23 Mart 2024 tarihinde yayınlanmıştır.
Mürşid-i Azîzim Muzaffer Efendi Hazretleri anlatmışlardı :
Said Efendi demiş ki pâdişaha, "Benim bir Arab'ım var" demiş. O vakit Araplar İstanbul'da güzel dolma yaparlardı, zeytinyağlı dolma, pazarlarda satarlardı, saraydan çıkma Araplar. "Şöyle dolma yapıyor, böyle dolma yapıyor" pâdişaha medh etmiş. Pâdişah demiş ki, "Said, zamanı geldiği vakitde ben sana haber veririm" demiş. "Bir gün inşallah senin saâdethânene geliriz" filan demiş. Gizli bir emir Arab'a, siyâhîye. "Efendin sana dolma yap diyecek, dolmayı yapmayacaksın.

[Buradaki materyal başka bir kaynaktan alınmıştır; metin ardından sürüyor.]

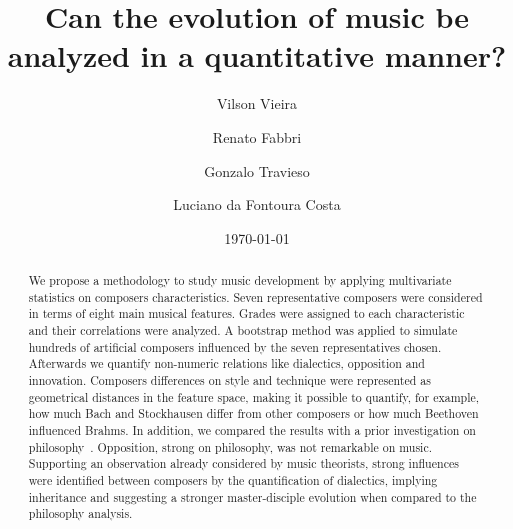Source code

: \documentclass[
 aip,
 jmp,
 amsmath,amssymb,
 reprint,
]{revtex4-1}
\begin{document}

\title[Can the evolution of music be analyzed in a quantitative manner?]{Can the evolution of music be analyzed in a quantitative manner?}

\author{Vilson Vieira}

\author{Renato Fabbri}

\author{Gonzalo Travieso}

\author{Luciano da Fontoura Costa}

\date{\today}

\begin{abstract}

We propose a
methodology
to study music development by
applying multivariate statistics on composers characteristics.
Seven representative composers were considered in terms of
eight main musical features. 
Grades
were assigned to each characteristic and their correlations were
analyzed. 
A bootstrap method was
applied to simulate hundreds of artificial composers
influenced by the seven representatives chosen.
Afterwards we quantify non-numeric relations like dialectics, opposition
and innovation.
Composers differences on style and technique were represented
as geometrical distances in the feature space, making it possible to
quantify, for example, how much Bach and Stockhausen differ from other composers or how
much Beethoven influenced Brahms.
In addition, we compared the results with a prior investigation
on
philosophy~\cite{Fabbri}. Opposition, strong on
philosophy, was not remarkable on music. Supporting an observation already considered by music
theorists, strong influences were identified between
composers by the quantification of dialectics, implying inheritance and suggesting a stronger
master-disciple evolution when compared to the philosophy analysis.
\end{abstract}


\maketitle
\end{document}
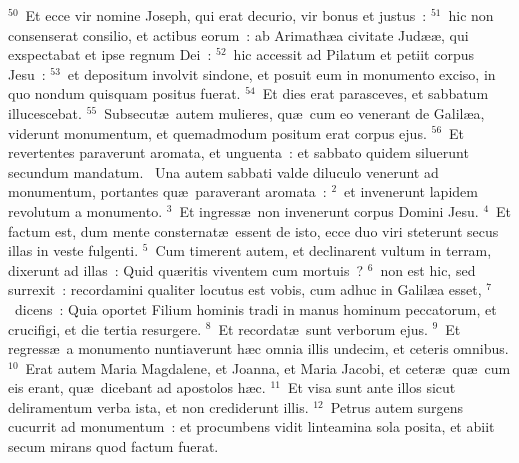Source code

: ${}^{50}$~Et ecce vir nomine Joseph, qui erat decurio, vir bonus et justus~:
${}^{51}$~hic non consenserat consilio, et actibus eorum~: ab Arimath\ae a civitate Jud\ae \ae , qui exspectabat et ipse regnum Dei~:
${}^{52}$~hic accessit ad Pilatum et petiit corpus Jesu~:
${}^{53}$~et depositum involvit sindone, et posuit eum in monumento exciso, in quo nondum quisquam positus fuerat.
${}^{54}$~Et dies erat parasceves, et sabbatum illucescebat.
${}^{55}$~Subsecut\ae\ autem mulieres, qu\ae\ cum eo venerant de Galil\ae a, viderunt monumentum, et quemadmodum positum erat corpus ejus.
${}^{56}$~Et revertentes paraverunt aromata, et unguenta~: et sabbato quidem siluerunt secundum mandatum.
~Una autem sabbati valde diluculo venerunt ad monumentum, portantes qu\ae\ paraverant aromata~:
${}^{2}$~et invenerunt lapidem revolutum a monumento.
${}^{3}$~Et ingress\ae\ non invenerunt corpus Domini Jesu.
${}^{4}$~Et factum est, dum mente consternat\ae\ essent de isto, ecce duo viri steterunt secus illas in veste fulgenti.
${}^{5}$~Cum timerent autem, et declinarent vultum in terram, dixerunt ad illas~: Quid qu\ae ritis viventem cum mortuis~?
${}^{6}$~non est hic, sed surrexit~: recordamini qualiter locutus est vobis, cum adhuc in Galil\ae a esset,
${}^{7}$~dicens~: Quia oportet Filium hominis tradi in manus hominum peccatorum, et crucifigi, et die tertia resurgere.
${}^{8}$~Et recordat\ae\ sunt verborum ejus.
${}^{9}$~Et regress\ae\ a monumento nuntiaverunt h\ae c omnia illis undecim, et ceteris omnibus.
${}^{10}$~Erat autem Maria Magdalene, et Joanna, et Maria Jacobi, et ceter\ae\ qu\ae\ cum eis erant, qu\ae\ dicebant ad apostolos h\ae c.
${}^{11}$~Et visa sunt ante illos sicut deliramentum verba ista, et non crediderunt illis.
${}^{12}$~Petrus autem surgens cucurrit ad monumentum~: et procumbens vidit linteamina sola posita, et abiit secum mirans quod factum fuerat.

Ancak seni taht-ı nikâhına alıp tefrîc edecek o vakit yapacaksın". Gizli emir veriyor pâdişah, irâde-i pâdişâhî. "Said Cuma akşamı sizdeyiz" demiş. Said Efendi doğru eve. "Dadı! Pâdişah geliyor, dolmayı yap, göster sanatını". "Olmaz" demiş. "Olamaz Efendim, hem ben söyleyemem de, üstüme varma benim". "Ne oldu, ne oldun?". "Benimle evleneceksin, tefric edecen beni, yatakda yatacağız beraber, sonra ben dolmayı yaparım". "Sen deli mi oldun? Sen benim annem yerindesin, beni sen küçükken salladın". "Salladım, malladım ama ben söyleyemem böyle şeyleri, benim üstüme varma valla Said". Anlamış Said Efendi işi, "Peki" demiş imam çağırmış, nikah kıydırmış. Arap'la yatağa yatmışlar, kalkmışlar filan. Pâdişah gelmiş, dolmayı yiyor, "Aman Saidçim" demiş, "Dolma hakîkaten dediğinden daha a'lâ. Gene sen dadına söyle bir dolma daha yapsın bana". "Valla sultânım, dolma helâl olsun ama şu Arap'la beni yatırma Allah'ını seversen" demiş.